I really do get it and the admin whos corporate policy is to download
only from ASF or build it in house could have use for this.
* absolutely no requirement to put support libraries in srclib/*
I actually had a php developer ask me why we didn't use just a *single*
dependency tree;
/deps
/deps/bin
/deps/include
/deps/lib
the only answer I came up with was "because this works!"
* ability to build for Windows and various Unixy platforms using the
same basic flow
No comment.
But really, who is going to use this on Windows? Who are the noobs?
Developers?
The noobs are Joe Windows Apache User who one day decides to grab a free
copy of VC++ Express and give it a whirl. I was that person once long
ago in the 1.3 days. If only there were express versions back then.
Perhaps I'm misunderstanding something, but installing support
libraries to the same prefix lets cmake find stuff with zero code, and
the intention is to put things in the same prefix anyway, right? If
you wanted to put the sources under srclib but still install to the
same prefix it still works?
I get it now and that was mostly what I had, my downfall was using -D
pointing to optional library folders instead of library files (my bad).
Somehow I think that a wrapper script/makefiles to put together the
independent builds of the various projects is the missing piece to a
lot of these concerns. I would have thought that different
developers/bundlers/etc. would have their own way to glue things
together that makes sense for them, but perhaps some default is needed.
See makefile.win, it's all there. Installs all the mess including any
optional DLLs to where they belong.
I've never actually "nmake install" any dependency, it's rather
useless on Windows. I have to create multiple mod_ssl with
different openssl versions so installing openssl would limit that.
This might help you understand my suggestion about dependencies :)

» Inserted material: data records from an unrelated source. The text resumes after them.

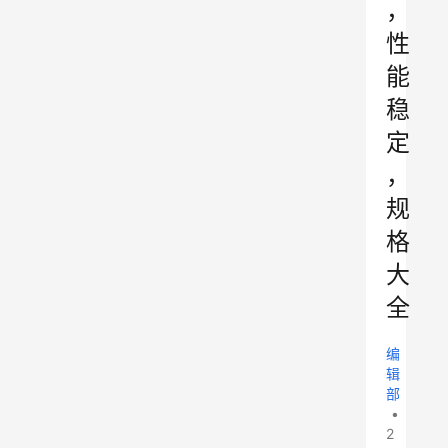
，
性
能
稳
定
，
规
格
大
全
编
辑
部
•
2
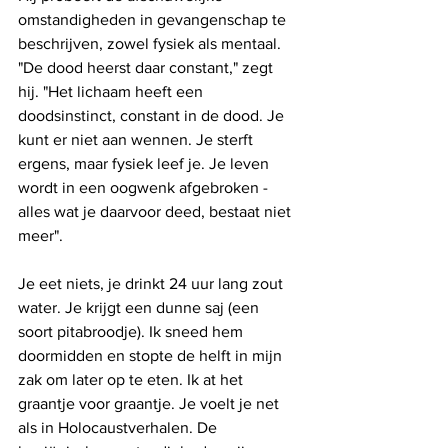
omstandigheden in gevangenschap te 
beschrijven, zowel fysiek als mentaal. 
"De dood heerst daar constant," zegt 
hij. "Het lichaam heeft een 
doodsinstinct, constant in de dood. Je 
kunt er niet aan wennen. Je sterft 
ergens, maar fysiek leef je. Je leven 
wordt in een oogwenk afgebroken - 
alles wat je daarvoor deed, bestaat niet 
meer".
Je eet niets, je drinkt 24 uur lang zout 
water. Je krijgt een dunne saj (een 
soort pitabroodje). Ik sneed hem 
doormidden en stopte de helft in mijn 
zak om later op te eten. Ik at het 
graantje voor graantje. Je voelt je net 
als in Holocaustverhalen. De 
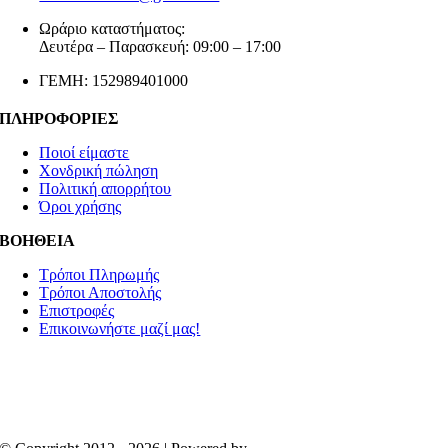
Ωράριο καταστήματος:
Δευτέρα – Παρασκευή: 09:00 – 17:00
ΓΕΜΗ: 152989401000
ΠΛΗΡΟΦΟΡΙΕΣ
Ποιοί είμαστε
Χονδρική πώληση
Πολιτική απορρήτου
Όροι χρήσης
ΒΟΗΘΕΙΑ
Τρόποι Πληρωμής
Τρόποι Αποστολής
Επιστροφές
Επικοινωνήστε μαζί μας!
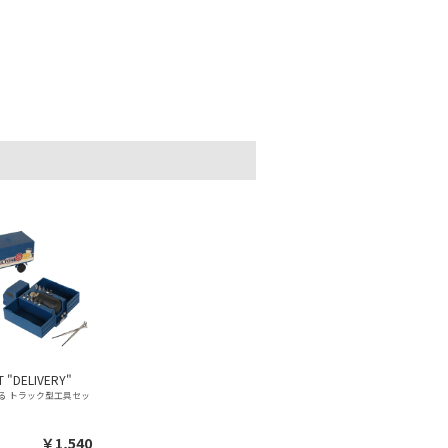
T "DELIVERY"
る トラック型工具セッ
￥1,540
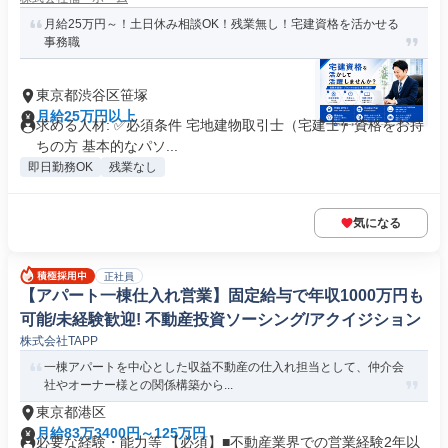
月給25万円～！土日休み相談OK！残業無し！宅建資格を活かせる
事務職
東京都渋谷区笹塚
月給25万円以上
求める人材: ✅必須条件 宅地建物取引士（宅建士）資格をお持
ちの方 基本的なパソ...
即日勤務OK
残業なし
気になる
正社員
【アパート一棟仕入れ営業】固定給与で年収1000万円も
可能/未経験歓迎! 不動産投資ソーシング/アクイジション
株式会社TAPP
一棟アパートを中心とした収益不動産の仕入れ担当として、仲介会
社やオーナー様との関係構築から...
東京都港区
月給83万3400円～125万円
必要な経験・能力等 【必須】■不動産業界での営業経験2年以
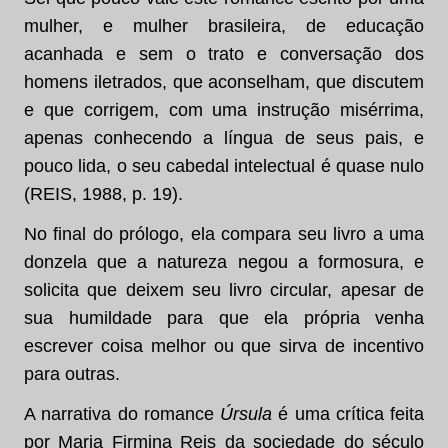
mulher, e mulher brasileira, de educação
acanhada e sem o trato e conversação dos
homens iletrados, que aconselham, que discutem
e que corrigem, com uma instrução misérrima,
apenas conhecendo a língua de seus pais, e
pouco lida, o seu cabedal intelectual é quase nulo
(REIS, 1988, p. 19).
No final do prólogo, ela compara seu livro a uma
donzela que a natureza negou a formosura, e
solicita que deixem seu livro circular, apesar de
sua humildade para que ela própria venha
escrever coisa melhor ou que sirva de incentivo
para outras.
A narrativa do romance
Úrsula
é uma crítica feita
por Maria Firmina Reis da sociedade do século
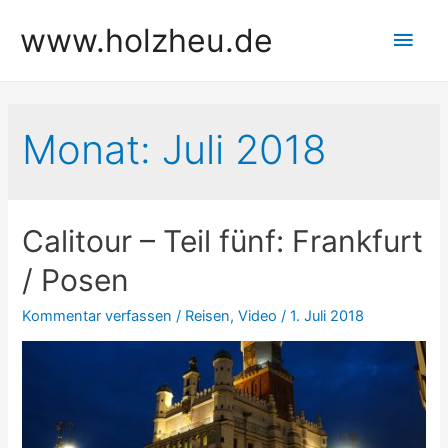
Zum
www.holzheu.de
Hau
Inhalt
springen
Monat:
Juli 2018
Calitour – Teil fünf: Frankfurt
/ Posen
Kommentar verfassen
/
Reisen
,
Video
/
1. Juli 2018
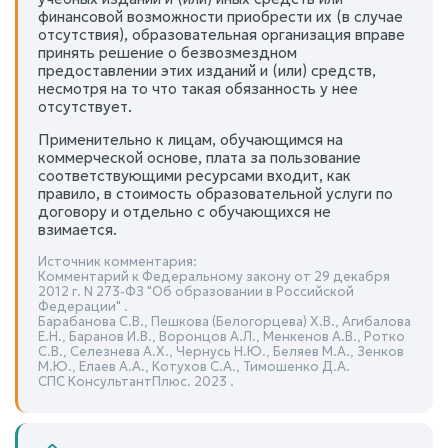
финансовой возможности приобрести их (в случае
отсутствия), образовательная организация вправе
принять решение о безвозмездном
предоставлении этих изданий и (или) средств,
несмотря на то что такая обязанность у нее
отсутствует.
Применительно к лицам, обучающимся на
коммерческой основе, плата за пользование
соответствующими ресурсами входит, как
правило, в стоимость образовательной услуги по
договору и отдельно с обучающихся не
взимается.
Источник комментария:
Комментарий к Федеральному закону от 29 декабря
2012 г. N 273-ФЗ "Об образовании в Российской
Федерации" .
Барабанова С.В., Пешкова (Белогорцева) Х.В., Агибалова
Е.Н., Баранов И.В., Воронцов А.Л., Менкенов А.В., Ротко
С.В., Селезнева А.Х., Чернусь Н.Ю., Беляев М.А., Зенков
М.Ю., Елаев А.А., Котухов С.А., Тимошенко Д.А.
СПС КонсультантПлюс. 2023 .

I guess with the cmake build of httpd you start with these openssl
builds or installs (whatever it takes for FindOpenSSL to deal with):
\openssl1
\openssl2
\openssl3
You build httpd once using the desired feature set and you specify one
of these openssl trees with the cmake settings
CMAKE_LIBRARY_PATH/CMAKE_INCLUDE_PATH.
Rename that first mod_ssl.so mod_ssl_for_openssl1.so
Build httpd two more times using minimal feature set (save build
time), setting the CMAKE path used to find prereqs to those other
builds of openssl.
ARGH! I do somewhat similar though, yours just sounds harder.
How does that work for you today? How much code gets rebuilt as you
prepare the additional mod_ssl builds?
2 OpenSSL builds in srclib, one named openssl and another named
openssl-x (x being 098 or 101). Build Apache and Install. Rename the
OpenSSL folders, change Install folder, rebuild just the few items that
actually link to OpenSSL, Install again. GUI is handy for this since you
can rebuild a single project easily.
This is driven mainly because of mod_php, PHP 5.4 links to OSSL 0.9.8 so
if Apache is built with 1.0.1, it will not start. We offer downgrade
zips for this purpose. mod_fcgid remedies this problem but some people
would rather use mod_php.
Thanks so much for spending the time!!
No problem, I figured I should give it a whirl.